Sairemos do atraso?

O novo plano decenal de educação, enviado ao Congresso, é mais conciso e ambicioso.

Como levar a educação a todas as camadas sociais e ao mesmo tempo aumentar a qualidade do ensino? Trocar alguns pneus com o carro em movimento é o desafio do novo Plano Nacional de Educação (PNE) para o perío­do 2011-2020, enviado ao Congresso, em dezembro de 2010, e cujos principais focos são a evolução da educação infantil, o aumento gradual do investimento no setor e a qualificação e valorização da carreira de professor.

Criado nos anos 90, o Plano Nacional de Educação é um conjunto de metas para o sistema educacional que define prioridades e estratégias no período de dez anos. O primeiro PNE foi elaborado para o decênio 2001-2010, mas veio a público natimorto: o calhamaço de metas só seria minimamente executável se o governo seguisse a determinação de destinar 7% do Produto Interno Bruto (PIB) à educação. O então presidente Fernando Henrique Cardoso, por causa das dificuldades econômicas vividas em seu segundo mandato, vetou-o.

O PNE 2011-2020 representa uma evolução perante o anterior. Primeiro, tem apenas 20 metas, contra as 295 que tornaram o antecessor confuso. “Isso facilita o entendimento e as responsabilidades de cada um dentro do processo”, avalia Mozart Neves Ramos, integrante da Conae e presidente da organização civil Todos Pela Educação. “Fica mais fácil a mobilização da sociedade e do governo quanto à fiscalização.”

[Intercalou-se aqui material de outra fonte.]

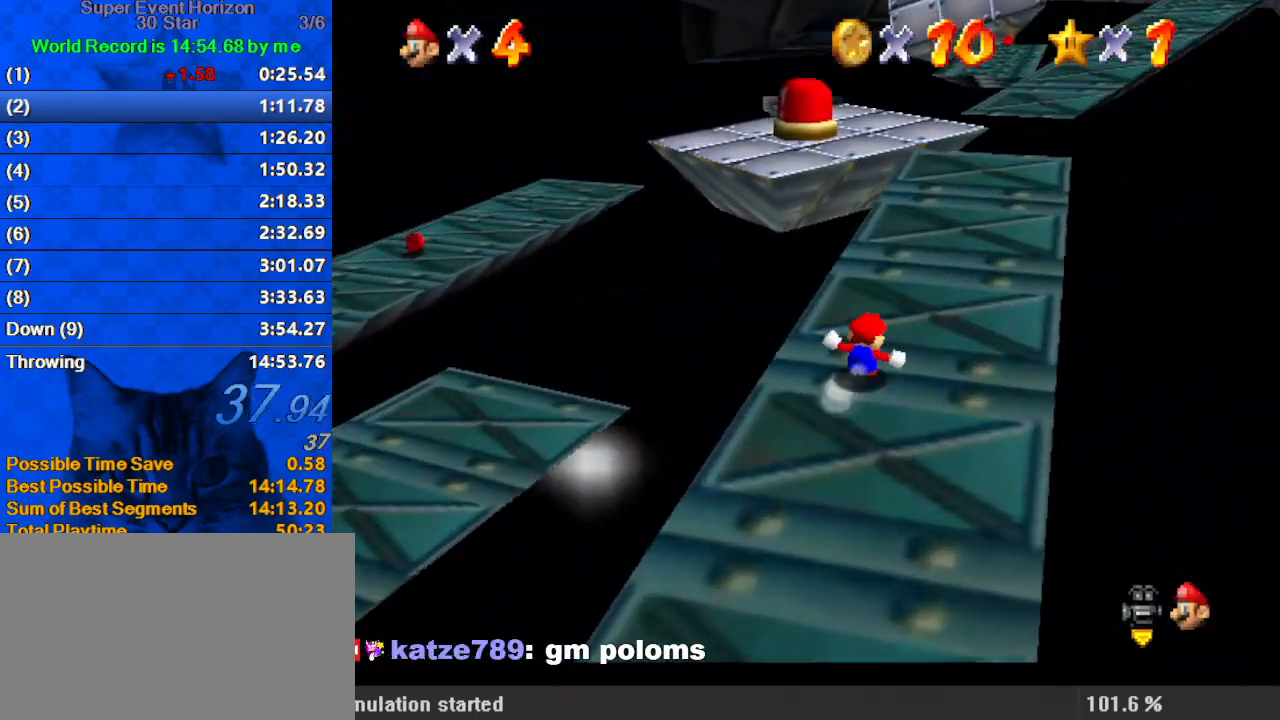
{"keys": ["right", "up"], "events": [[33, "right", "up"], [200, "ctrl", "down"], [233, "right", "down"], [333, "ctrl", "up"], [367, "d", "down"], [500, "d", "up"]]}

Até 2020, indica o documento, o País­ compromete-se a manter 50% das crianças de 0 a 3 anos de idade em creches. Outras metas relevantes: melhorar a média do Índice de Desenvolvimento da Educação Básica (Ideb), termômetro criado para avaliar os primeiros anos educacionais no Brasil, de 4.6, de 2009, para 6, em um total de 10. Aumentar os investimentos na área até 7% do PIB. “A Organização para Cooperação e Desenvolvimento Econômico (OCDE) tinha esta meta fixada em 5% do PIB, o que foi alcançado nos últimos anos”, diz o ministro Fernando Haddad.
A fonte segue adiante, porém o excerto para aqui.